Procedural Programming is an approach to programming that is one of the basic of building blocks for many other language designs (functional not being one).
Most languages fall into the set of "Procedural Programming" and it is probably the most natural design approach for most people (if you think in terms of OO, then I'd say you're in a minority).
BASIC is procedural.
As others have said, it is a mechanism for structuring programs in a sequential manner.
- First I do x
- Second I do y
- Thirdly I do Z
It requires a mechanism for defining "procedures" - blocks of named code similar to OO methods, that can accept zero to many parameters, and optionally return a value (which would then generally be called a function - probably leading to your confusion with functional languages)
The paradigm does not dictate what the things you do will be, or the manner of the things being passed around.
It simply describes that the program will be structured as a series of procedures (or functions) that operate in a sequential manner. The data is then defined independently of the procedures.
This differs from object-oriented programming, which structures the program around collections of data and methods (not functions) that act on that data.

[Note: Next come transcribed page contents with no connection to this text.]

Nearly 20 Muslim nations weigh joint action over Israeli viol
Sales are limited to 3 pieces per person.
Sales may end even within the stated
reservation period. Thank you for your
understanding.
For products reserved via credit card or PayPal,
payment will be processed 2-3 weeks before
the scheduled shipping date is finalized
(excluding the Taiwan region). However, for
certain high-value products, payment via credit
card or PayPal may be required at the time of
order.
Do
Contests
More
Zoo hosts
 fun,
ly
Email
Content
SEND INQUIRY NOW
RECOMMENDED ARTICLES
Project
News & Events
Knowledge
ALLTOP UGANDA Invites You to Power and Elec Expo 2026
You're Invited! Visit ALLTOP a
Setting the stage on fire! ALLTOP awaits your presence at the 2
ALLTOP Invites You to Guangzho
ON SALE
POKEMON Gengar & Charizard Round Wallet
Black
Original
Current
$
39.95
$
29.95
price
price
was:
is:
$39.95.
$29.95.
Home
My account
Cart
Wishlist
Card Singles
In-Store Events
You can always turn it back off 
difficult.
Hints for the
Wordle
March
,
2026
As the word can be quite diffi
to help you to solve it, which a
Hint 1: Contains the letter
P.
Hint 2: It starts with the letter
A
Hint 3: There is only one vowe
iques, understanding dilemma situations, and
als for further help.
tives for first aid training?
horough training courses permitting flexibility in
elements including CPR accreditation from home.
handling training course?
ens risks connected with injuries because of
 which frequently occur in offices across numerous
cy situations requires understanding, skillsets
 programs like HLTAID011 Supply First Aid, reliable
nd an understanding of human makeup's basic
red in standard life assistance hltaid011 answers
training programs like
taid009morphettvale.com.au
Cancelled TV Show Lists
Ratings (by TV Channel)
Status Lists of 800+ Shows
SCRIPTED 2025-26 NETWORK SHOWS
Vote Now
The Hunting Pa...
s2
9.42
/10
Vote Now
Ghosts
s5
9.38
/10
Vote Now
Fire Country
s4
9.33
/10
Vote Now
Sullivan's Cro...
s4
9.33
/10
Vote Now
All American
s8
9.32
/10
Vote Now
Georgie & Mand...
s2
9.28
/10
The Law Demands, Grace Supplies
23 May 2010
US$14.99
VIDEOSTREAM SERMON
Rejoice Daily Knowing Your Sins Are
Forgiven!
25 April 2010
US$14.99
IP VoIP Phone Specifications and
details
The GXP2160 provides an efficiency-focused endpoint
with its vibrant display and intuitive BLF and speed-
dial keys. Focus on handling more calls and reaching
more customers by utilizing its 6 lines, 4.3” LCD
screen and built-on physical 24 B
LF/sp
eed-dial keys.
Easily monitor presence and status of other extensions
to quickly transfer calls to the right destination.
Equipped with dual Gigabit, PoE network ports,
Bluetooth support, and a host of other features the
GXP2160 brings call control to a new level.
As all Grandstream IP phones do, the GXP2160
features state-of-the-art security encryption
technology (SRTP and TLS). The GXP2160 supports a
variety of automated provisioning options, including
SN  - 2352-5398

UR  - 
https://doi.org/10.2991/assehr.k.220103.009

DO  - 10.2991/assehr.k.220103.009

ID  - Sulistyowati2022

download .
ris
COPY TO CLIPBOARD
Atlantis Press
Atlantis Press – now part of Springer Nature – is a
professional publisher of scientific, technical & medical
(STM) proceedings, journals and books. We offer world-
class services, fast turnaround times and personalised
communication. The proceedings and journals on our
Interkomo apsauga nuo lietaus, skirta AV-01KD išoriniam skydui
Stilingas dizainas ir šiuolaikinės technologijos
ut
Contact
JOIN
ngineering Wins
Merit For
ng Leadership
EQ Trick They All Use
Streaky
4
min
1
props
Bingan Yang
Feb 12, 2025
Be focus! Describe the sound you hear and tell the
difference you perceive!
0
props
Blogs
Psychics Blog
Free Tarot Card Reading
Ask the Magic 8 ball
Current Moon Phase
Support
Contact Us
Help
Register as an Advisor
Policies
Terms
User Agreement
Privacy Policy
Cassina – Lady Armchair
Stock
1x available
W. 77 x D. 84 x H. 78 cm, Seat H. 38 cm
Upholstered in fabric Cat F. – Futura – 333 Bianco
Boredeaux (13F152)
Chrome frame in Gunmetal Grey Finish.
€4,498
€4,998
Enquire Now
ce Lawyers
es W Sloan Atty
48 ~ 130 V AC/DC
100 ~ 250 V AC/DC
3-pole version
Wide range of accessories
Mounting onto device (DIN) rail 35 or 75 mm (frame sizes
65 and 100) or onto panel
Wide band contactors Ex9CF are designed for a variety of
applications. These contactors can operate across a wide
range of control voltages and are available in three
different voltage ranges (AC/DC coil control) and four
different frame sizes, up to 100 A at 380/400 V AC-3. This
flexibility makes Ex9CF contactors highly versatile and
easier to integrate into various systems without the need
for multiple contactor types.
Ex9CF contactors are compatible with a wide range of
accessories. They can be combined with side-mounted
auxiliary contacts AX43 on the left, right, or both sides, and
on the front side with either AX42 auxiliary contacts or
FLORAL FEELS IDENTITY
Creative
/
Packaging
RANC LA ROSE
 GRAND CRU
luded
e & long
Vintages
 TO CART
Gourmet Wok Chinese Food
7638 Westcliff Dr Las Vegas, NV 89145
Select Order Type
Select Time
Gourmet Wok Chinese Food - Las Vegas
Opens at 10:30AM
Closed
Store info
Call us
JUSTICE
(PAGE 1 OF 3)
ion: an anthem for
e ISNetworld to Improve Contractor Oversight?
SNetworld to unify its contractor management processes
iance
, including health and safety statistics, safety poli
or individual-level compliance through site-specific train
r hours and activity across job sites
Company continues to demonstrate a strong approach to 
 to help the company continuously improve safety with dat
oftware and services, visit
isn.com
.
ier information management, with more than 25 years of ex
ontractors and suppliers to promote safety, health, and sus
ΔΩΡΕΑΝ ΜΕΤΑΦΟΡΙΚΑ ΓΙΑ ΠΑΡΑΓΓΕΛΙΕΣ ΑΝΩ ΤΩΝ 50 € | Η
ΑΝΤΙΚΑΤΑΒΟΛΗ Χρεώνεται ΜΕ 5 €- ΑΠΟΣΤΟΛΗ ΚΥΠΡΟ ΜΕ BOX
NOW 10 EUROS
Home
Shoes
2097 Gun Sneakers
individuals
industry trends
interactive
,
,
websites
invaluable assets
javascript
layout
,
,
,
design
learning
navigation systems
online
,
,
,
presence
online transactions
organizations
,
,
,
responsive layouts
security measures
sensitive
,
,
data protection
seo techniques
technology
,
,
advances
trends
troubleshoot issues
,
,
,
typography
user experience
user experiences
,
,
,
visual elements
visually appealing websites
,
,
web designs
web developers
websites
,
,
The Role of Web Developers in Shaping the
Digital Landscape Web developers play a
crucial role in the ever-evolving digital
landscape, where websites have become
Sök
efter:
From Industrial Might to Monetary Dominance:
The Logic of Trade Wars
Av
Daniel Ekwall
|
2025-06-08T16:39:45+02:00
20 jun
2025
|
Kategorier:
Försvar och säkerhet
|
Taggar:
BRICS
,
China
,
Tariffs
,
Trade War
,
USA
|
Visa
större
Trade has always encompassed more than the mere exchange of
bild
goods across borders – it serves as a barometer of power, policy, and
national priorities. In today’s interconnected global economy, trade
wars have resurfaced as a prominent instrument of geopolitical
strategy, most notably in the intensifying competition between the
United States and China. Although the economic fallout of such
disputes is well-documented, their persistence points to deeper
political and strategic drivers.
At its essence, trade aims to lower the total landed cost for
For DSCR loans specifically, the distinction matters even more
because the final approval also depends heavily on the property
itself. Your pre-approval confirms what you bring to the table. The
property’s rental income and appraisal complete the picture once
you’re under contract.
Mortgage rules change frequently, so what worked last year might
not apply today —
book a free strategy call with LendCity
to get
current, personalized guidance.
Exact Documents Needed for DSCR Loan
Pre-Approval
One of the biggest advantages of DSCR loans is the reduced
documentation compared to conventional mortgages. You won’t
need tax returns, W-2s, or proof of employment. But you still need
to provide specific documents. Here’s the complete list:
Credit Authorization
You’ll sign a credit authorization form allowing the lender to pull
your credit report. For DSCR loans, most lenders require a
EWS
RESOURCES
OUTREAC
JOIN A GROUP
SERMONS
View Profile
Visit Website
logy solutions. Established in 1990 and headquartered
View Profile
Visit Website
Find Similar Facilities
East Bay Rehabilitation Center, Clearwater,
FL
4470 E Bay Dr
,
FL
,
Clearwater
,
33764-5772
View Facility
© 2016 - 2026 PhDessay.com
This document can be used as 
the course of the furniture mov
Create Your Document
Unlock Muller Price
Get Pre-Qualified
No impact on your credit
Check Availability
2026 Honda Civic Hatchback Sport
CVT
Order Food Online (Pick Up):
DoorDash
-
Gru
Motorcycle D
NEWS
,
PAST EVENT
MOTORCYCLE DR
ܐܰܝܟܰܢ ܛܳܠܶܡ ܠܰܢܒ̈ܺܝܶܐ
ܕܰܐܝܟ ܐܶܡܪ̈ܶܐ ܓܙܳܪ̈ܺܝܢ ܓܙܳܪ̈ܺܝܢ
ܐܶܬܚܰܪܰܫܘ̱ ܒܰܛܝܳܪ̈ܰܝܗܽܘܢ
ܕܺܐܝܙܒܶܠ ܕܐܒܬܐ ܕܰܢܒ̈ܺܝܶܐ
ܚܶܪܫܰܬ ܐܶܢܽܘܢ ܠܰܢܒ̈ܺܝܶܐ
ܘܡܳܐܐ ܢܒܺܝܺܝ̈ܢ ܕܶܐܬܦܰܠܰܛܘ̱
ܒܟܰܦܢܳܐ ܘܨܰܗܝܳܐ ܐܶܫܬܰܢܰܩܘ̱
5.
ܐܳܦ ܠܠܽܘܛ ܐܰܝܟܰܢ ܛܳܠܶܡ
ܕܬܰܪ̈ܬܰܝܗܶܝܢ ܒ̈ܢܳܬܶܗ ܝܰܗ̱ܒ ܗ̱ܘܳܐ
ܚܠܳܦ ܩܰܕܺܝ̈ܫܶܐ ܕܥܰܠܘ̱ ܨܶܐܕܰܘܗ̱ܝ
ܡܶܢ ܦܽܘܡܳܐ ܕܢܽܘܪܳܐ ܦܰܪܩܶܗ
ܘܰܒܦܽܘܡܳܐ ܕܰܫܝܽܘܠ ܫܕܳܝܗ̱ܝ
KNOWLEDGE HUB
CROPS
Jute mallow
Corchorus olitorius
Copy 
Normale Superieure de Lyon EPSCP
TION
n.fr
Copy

One way to think about it is in terms of data scope.
In a procedural language scoping is fairly simple. A variable may be in the scope of a given procedure (declared locally), up to the level of the top thing calling stuff (declared globally), with nested scopes between.
In an object-oriented language you add a new scoping context, being that of the object currently in use, which is orthogonal to the above.
Another way to think of procedural, as compares to object-oriented is to consider an object-oriented language where all methods must be declared as static. The result is a procedural language where classes can be used to group procedures together.